Kutipan
__________________________________________________
KABARIKA.ID, MAKASSAR — Dalam sebuah segmen waktu dalam sejarah Islam di Kota Madinah, para sahabat terlihat sedang memperhatikan Khalifah Umar bin Khattab yang tengah gelisah.
Kegelisahan Amirul Mukminin dipicu oleh peristiwa ketika ia baru saja menerima sebuah surat berisi dokumen pertanggungjawaban Abu Musa Al-Asy’ari yang kala itu menjabat sebagai Gubernur Basrah.
Munculnya Gagasan Membuat Kalender Islam
Selama 2,5 tahun melanjutkan kepemimpinan Abu Bakar, Umar menyadari bila surat-surat penting kekhalifahan, baik berupa surat masuk maupun surat keluar, mengandung kecacatan karena tidak pernah disertai dengan penanggalan yang jelas.
Beberapa arsip bahkan luput dari catatan tahun pembuatannya. Sedangkan surat yang tanpa menyertakan titimangsa akan menuai masalah dan menjadi persoalan serius bagi administrasi negara.
Dengan visi yang melampaui pikiran zamannya, Umar seketika menunjukkan sikap responsif saat menemui kejanggalan pada surat-surat pemerintahan tersebut.
Ia langsung membentuk forum musyawarah berisi para sahabat terpilih guna menyelesaikan masalah penting itu.
Para peserta musyawarah sepakat bahwa perlu ada suatu sistem penanggalan resmi yang diperuntukkan bagi kepentingan Islam.
Wacana ini dianggap cukup mendesak sebab dalam beberapa hal, ajaran Islam yang meliputi ibadah dan non-ibadah punya hubungan erat dengan urusan waktu (titi mangsa).
__________________________________________________
Tuliskan ulang sebagian kutipan tentang kalender Islam itu tanpa perubahan, mulai dari kata-kata "Beberapa arsip bahkan" dan berhenti setelah kata-kata "waktu (titi mangsa).". Daftar berikut merupakan bahan terpisah dari kutipan di atas.

Data Ekstraksi
__________________________________________________
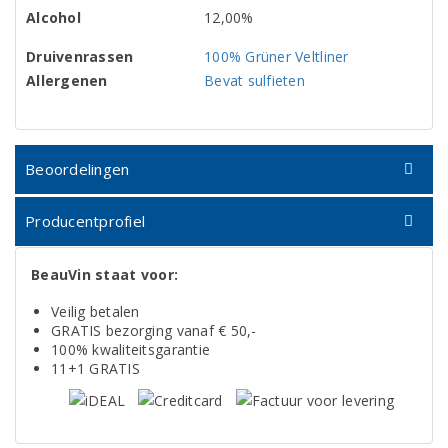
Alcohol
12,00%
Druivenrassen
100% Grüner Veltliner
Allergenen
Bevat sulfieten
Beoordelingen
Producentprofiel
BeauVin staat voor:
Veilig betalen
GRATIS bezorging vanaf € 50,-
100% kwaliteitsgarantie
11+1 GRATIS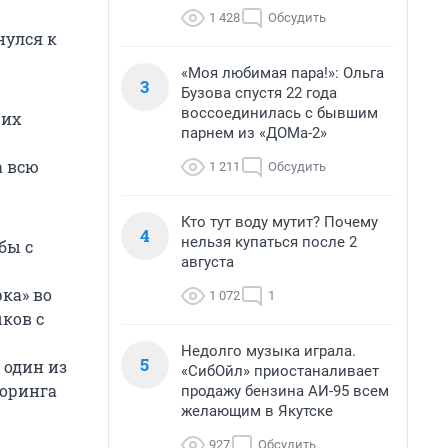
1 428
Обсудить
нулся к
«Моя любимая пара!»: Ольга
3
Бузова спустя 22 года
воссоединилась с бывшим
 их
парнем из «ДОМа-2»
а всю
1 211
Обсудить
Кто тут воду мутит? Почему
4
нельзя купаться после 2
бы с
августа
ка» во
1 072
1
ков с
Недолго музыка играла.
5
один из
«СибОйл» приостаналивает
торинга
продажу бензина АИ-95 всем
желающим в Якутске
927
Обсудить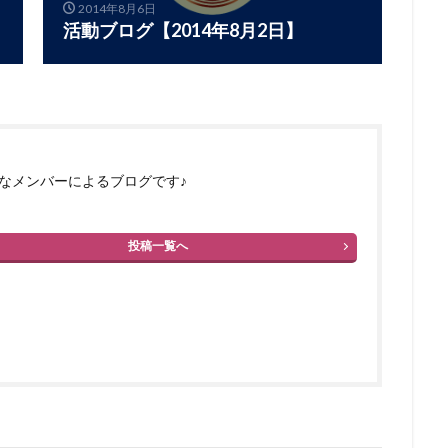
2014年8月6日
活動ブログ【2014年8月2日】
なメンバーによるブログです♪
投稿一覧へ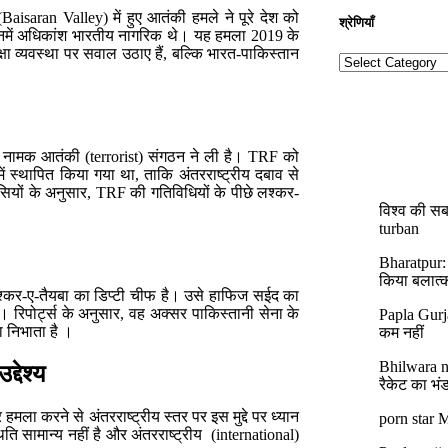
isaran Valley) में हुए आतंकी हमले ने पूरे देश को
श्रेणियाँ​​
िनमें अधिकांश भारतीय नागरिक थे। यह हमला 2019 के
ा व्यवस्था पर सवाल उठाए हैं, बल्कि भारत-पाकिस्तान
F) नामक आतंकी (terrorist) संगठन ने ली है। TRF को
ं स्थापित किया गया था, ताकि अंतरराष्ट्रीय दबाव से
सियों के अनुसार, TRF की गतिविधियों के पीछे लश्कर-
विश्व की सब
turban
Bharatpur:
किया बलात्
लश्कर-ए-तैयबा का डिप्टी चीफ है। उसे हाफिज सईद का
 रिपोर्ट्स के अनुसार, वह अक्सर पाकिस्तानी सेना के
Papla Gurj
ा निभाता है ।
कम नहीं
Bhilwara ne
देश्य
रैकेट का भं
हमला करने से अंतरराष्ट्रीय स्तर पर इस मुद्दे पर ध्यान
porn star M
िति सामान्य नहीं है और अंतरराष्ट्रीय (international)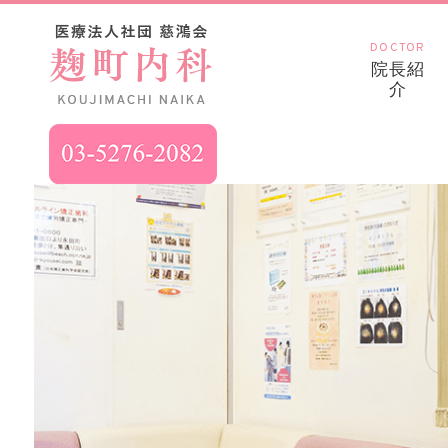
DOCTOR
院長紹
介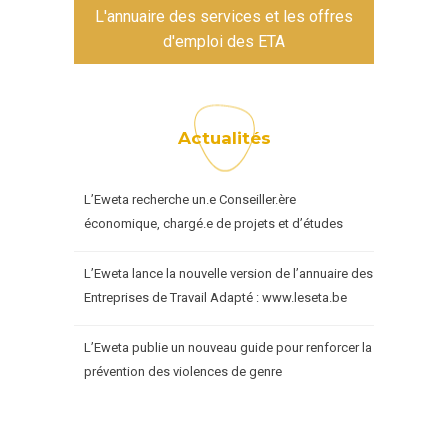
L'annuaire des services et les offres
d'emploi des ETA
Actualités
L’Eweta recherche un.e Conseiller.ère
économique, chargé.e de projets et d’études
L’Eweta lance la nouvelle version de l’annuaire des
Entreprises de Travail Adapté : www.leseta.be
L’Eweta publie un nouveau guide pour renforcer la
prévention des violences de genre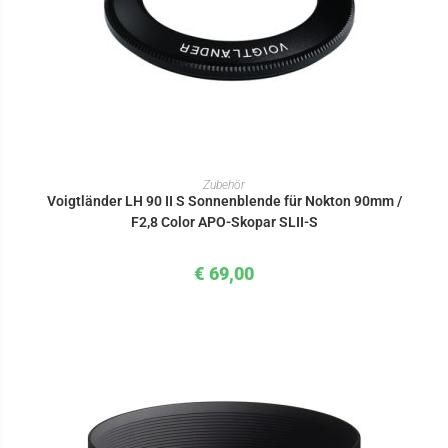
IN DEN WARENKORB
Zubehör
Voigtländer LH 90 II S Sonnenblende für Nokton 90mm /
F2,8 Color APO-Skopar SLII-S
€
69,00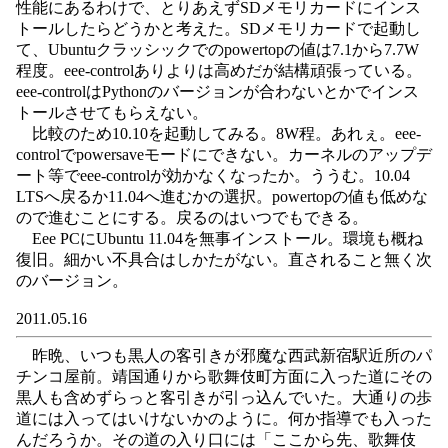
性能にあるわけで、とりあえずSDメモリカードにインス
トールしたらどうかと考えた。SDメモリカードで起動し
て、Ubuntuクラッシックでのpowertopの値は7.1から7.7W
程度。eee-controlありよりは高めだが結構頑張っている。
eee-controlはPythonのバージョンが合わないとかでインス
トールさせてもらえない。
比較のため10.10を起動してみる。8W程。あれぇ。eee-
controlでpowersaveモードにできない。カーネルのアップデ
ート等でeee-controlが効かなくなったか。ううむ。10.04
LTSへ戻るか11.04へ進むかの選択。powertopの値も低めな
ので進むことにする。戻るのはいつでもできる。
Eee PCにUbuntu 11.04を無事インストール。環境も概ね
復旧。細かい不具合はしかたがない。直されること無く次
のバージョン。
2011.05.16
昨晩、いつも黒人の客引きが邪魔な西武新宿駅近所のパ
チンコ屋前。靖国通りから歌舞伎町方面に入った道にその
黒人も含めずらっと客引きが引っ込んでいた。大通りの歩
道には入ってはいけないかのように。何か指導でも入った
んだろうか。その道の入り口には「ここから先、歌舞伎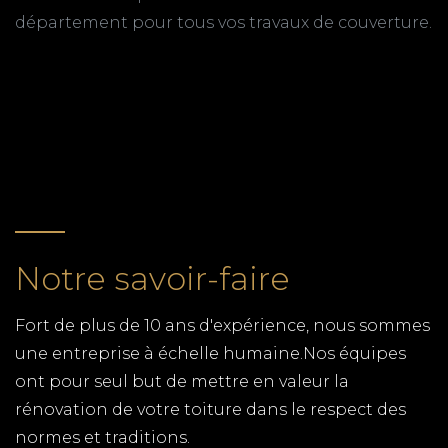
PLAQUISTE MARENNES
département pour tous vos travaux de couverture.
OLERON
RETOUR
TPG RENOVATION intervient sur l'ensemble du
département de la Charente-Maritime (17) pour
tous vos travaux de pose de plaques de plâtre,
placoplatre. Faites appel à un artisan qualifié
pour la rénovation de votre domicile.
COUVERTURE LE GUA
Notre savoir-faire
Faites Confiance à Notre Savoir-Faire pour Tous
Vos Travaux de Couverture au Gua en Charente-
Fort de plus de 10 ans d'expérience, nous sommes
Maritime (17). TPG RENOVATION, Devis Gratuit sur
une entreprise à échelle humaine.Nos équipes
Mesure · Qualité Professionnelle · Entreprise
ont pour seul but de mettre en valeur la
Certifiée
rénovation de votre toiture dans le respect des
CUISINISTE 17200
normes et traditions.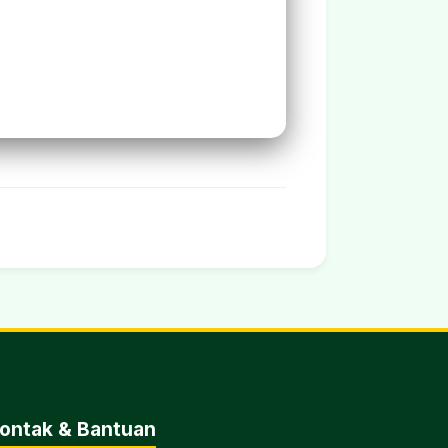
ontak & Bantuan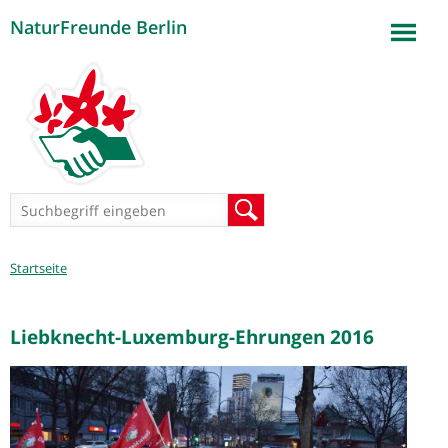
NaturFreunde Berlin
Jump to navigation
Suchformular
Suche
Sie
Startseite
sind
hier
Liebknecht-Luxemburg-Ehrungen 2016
__________________________________________________
Jawaban
Beberapa arsip bahkan luput dari catatan tahun pembuatannya. Sedangkan surat yang tanpa menyertakan titimangsa akan menuai masalah dan menjadi persoalan serius bagi administrasi negara.
Dengan visi yang melampaui pikiran zamannya, Umar seketika menunjukkan sikap responsif saat menemui kejanggalan pada surat-surat pemerintahan tersebut.
Ia langsung membentuk forum musyawarah berisi para sahabat terpilih guna menyelesaikan masalah penting itu.
Para peserta musyawarah sepakat bahwa perlu ada suatu sistem penanggalan resmi yang diperuntukkan bagi kepentingan Islam.
Wacana ini dianggap cukup mendesak sebab dalam beberapa hal, ajaran Islam yang meliputi ibadah dan non-ibadah punya hubungan erat dengan urusan waktu (titi mangsa).